Background: Longitudinal prevalence (ie, the proportion of time with the disease) is used to describe morbidity from diarrhea and other episodic conditions. The aim of this analysis was to compare estimates of longitudinal prevalence based on intermittent sampling at regular intervals with 24- or 48-hour recall, with estimates based on continuous surveillance.

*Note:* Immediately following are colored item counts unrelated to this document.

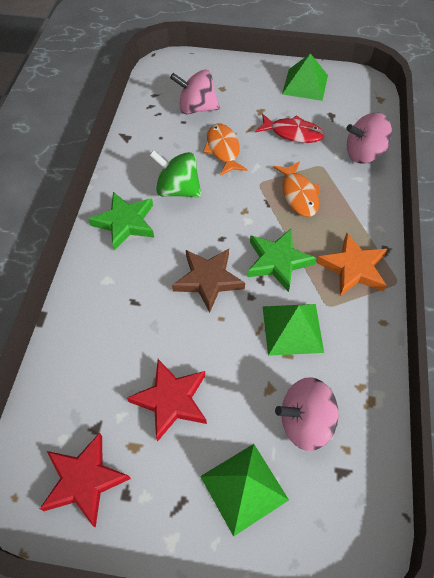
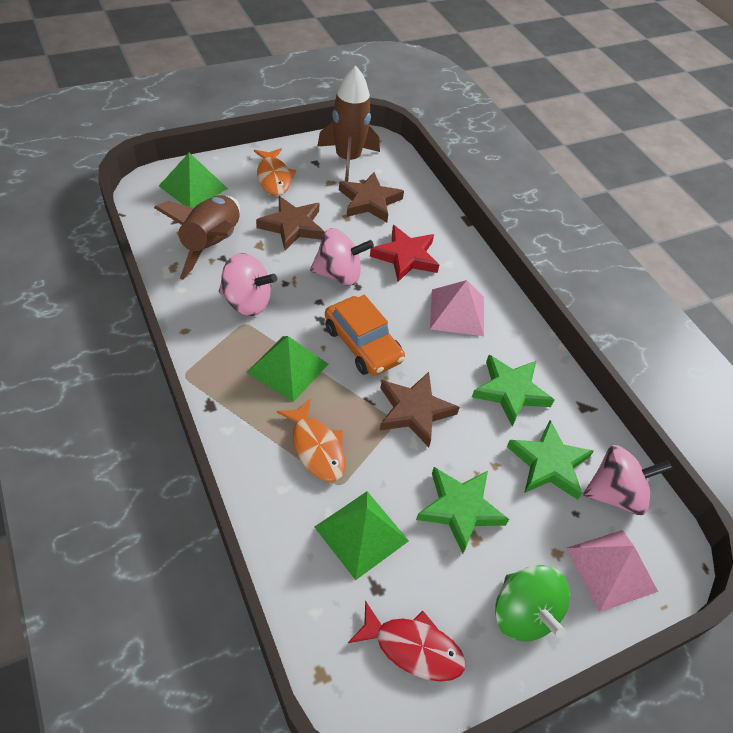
brown rocket: 0 -> 2
brown star: 1 -> 3
green star: 2 -> 3
orange car: 0 -> 1
orange star: 1 -> 0
pink pyramid: 0 -> 2
red star: 2 -> 1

Methods: Based on 2 real datasets from Brazil and Guatemala, we developed a simulated dataset representing the diarrhea morbidity of 10,000 individuals followed over 365 days.
Results: Both the model and the real datasets showed that the standard deviation of the longitudinal prevalence increases with decreasing numbers of days sampled, so that a study sampling only a fraction of days would require a larger sample size. However, due to the correlation of diarrhea between consecutive days, sampling at 7- to 14-day intervals results in relatively small loss of precision and power compared with daily morbidity records, especially when the average diarrheal episode is long. A study based on morbidity data for every seventh day may require only a 5%-24% larger sample size than a study with daily records, depending on the average duration of episodes. Using a recall period of 48 hours instead of 24 hours increases power if the average episode is short.
Conclusions: The results question the necessity of continuous surveillance to estimate longitudinal prevalence. In addition to savings in cost and staff time, intermittent sampling of morbidity may improve validity by minimizing recall error and reducing the influence of surveillance on participants' behavior.